CDPU: Co-designing Compression and Decompression Processing Units for Hyperscale Systems
Sagar Karandikar, Aniruddha N. Udipi, Junsun Choi, Joonho Whangbo, Jerry Zhao, Svilen Kanev, Edwin Lim, Jyrki Alakuijala, Vrishab Madduri, Yakun Sophia Shao, Borivoje Nikolic, Krste Asanovic, Parthasarathy Ranganathan
General-purpose lossless data compression and decompression (“(de)compression”) are used widely in hyperscale systems and are key “datacenter taxes”. However, designing optimal hardware compression and decompression processing units (“CDPUs”) is challenging due to the variety of algorithms deployed, input data characteristics, and evolving costs of CPU cycles, network bandwidth, and memory/storage capacities.
To navigate this vast design space, we present the first large-scale data-driven analysis of (de)compression usage at a major cloud provider by profiling Google’s datacenter fleet. We find that (de)compression consumes 2.9% of fleet CPU cycles and 10–50% of cycles in key services. Demand is also artificially limited; 95% of bytes compressed in the fleet use less capable algorithms to reduce compute, motivating a CDPU that changes cost vs. size tradeoffs.
Prior work has improved the microarchitectural state-of-the-art for CDPUs supporting various algorithms in fixed contexts. However, we find that higher-level design parameters like CDPU placement, hash table sizing, history window sizes, and more have as significant of an impact on the viability of CDPU integration, but are not well-studied. Thus, we present the first end-to-end design/evaluation framework for CDPUs, including: 1. An open-source RTL-based CDPU generator that supports many run-time and compile-time parameters. 2. Integration into an open-source RISC-V SoC for rapid performance and silicon area evaluation across CDPU placements and parameters. 3. An open-source (de)compression benchmark, HyperCompressBench, that is representative of (de)compression usage in Google’s fleet.

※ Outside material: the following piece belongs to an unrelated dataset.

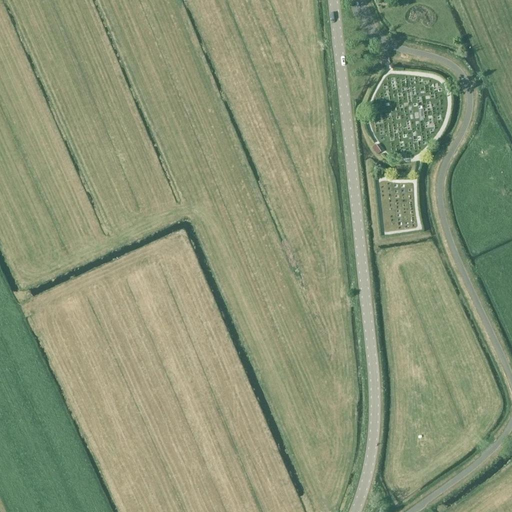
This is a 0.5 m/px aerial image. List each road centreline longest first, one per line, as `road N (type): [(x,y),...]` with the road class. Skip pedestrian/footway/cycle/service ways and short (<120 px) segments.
road 1 (tertiary): [(353,511),(370,466),(371,364),(332,0)]
road 2 (unclassified): [(360,0),(384,40),(446,62),(464,80),(468,112),(441,172),(439,206),(511,382)]
road 3 (unclassified): [(511,421),(485,455),(411,511)]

Using our framework, we perform an extensive design space exploration running HyperCompressBench. Our exploration spans a 46× range in CDPU speedup, 3× range in silicon area (for a single pipeline), and evaluates a variety of CDPU integration techniques to optimize CDPU designs for hyperscale contexts. Our final hyperscale-optimized CDPU instances are up to 10× to 16× faster than a single Xeon core, while consuming a small fraction (as little as 2.4% to 4.7%) of the area.